The construction fatality rate is declining faster in Texas than most other states according to a new analysis of federal safety data conducted by the Associated General Contractors of America. Association officials noted that the state's construction fatality and injury rates have declined, as many contractors have spent much of the past decade focusing on improving workplace safety.
“While none of our members will be happy until there are zero injuries and zero fatalities on construction sites, the steps our firms are taking in Texas to improve construction safety are working,” said Brian Turmail, the national association’s spokesperson. “When you work next to heavy machinery in tight quarters - erecting structures and building roads and bridges -- making sure workers are safe is essential.”
Turmail said that Texas went from having a construction fatality rate in 2008 (the earliest year such data is available) of 13.1 deaths per 100,000 workers to having a fatality rate of 9.7 in 2011 (the most recent year such data is available). The state’s 26 percent decline in fatality rate was the eighth largest drop compared to the 41 states and the District of Columbia where the federal Bureau of Labor Statistics tracks fatality rates. Texas went from having the 32nd highest fatality rate in 2008 to the 20th, Turmail added.
Meanwhile, Texas contractors have successfully reduced the construction injury rate by 36 percent between 2003 and 2011 (the earliest and most recent years such data is available), from 4.4 injuries per 100 workers to 2.8. The state now has the seventh lowest construction injury rate among the 41 states and the District of Columbia were similar data is still available, Turmail added.
Turmail announced the new safety data during a visit to a Houston construction site participating in a statewide halt in construction activity, known as a Safety Stand Down, so contractors can provide additional safety training for their workers. The association spokesman said that one of the reasons for the decline in construction and fatality rates is that many construction firms in Texas have worked hard to improve workplace safety, noting that today was the 10th anniversary of the statewide Safety Stand Downs.

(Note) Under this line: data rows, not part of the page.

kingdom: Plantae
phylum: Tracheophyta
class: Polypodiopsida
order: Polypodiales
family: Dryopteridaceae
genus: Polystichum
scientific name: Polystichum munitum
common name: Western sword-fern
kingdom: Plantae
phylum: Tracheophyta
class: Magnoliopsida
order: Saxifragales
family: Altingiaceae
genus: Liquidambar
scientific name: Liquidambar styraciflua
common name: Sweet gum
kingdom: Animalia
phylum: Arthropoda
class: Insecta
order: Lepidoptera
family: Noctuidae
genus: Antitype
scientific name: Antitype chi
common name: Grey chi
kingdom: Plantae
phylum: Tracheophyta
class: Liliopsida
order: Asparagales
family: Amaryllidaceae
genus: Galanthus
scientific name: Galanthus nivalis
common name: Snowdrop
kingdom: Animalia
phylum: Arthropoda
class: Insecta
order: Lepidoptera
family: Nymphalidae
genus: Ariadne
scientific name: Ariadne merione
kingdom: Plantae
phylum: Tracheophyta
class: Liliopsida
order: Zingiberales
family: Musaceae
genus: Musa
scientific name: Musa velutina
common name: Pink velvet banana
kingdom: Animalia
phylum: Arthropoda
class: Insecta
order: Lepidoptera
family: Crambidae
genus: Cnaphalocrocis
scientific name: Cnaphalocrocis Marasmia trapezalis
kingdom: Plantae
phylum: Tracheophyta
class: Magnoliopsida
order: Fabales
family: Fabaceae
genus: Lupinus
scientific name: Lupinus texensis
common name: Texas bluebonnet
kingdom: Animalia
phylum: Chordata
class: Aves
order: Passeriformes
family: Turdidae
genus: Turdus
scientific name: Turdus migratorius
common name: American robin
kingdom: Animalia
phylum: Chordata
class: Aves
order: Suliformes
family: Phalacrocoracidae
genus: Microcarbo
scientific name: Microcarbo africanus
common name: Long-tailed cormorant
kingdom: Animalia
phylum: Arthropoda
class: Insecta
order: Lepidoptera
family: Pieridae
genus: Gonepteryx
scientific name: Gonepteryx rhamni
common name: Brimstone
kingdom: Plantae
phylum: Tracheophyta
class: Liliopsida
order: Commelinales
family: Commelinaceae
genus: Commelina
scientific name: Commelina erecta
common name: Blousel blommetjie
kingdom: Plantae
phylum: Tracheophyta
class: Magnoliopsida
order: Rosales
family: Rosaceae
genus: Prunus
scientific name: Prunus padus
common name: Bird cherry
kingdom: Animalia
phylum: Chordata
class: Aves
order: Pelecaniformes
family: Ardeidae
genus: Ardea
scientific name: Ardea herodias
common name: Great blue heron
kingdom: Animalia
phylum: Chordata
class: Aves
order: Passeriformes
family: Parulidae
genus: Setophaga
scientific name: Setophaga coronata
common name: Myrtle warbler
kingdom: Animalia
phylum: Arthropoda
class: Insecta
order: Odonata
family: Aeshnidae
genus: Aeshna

He added that many firms and local association chapters in Texas have created new safety programs focused on reducing the risk of falling on the job site, getting struck by moving equipment, and succumbing to dehydration and heat exhaustion during the state's long, hot summers. Also, he added, many firms and chapters have brought on new staff whose main focus is ensuring construction sites are safe and crews are using safety gear properly.
Despite the improving safety trends, Turmail said his association and its member firms will continue to hold Safety Stand Downs, offer safety training and partner with agencies like the Occupational Safety & Health Administration (OSHA) to find new ways to improve safety.
“This is Texas and we can do even better when it comes to the fatality rate and the injury rate for construction,” Turmail said.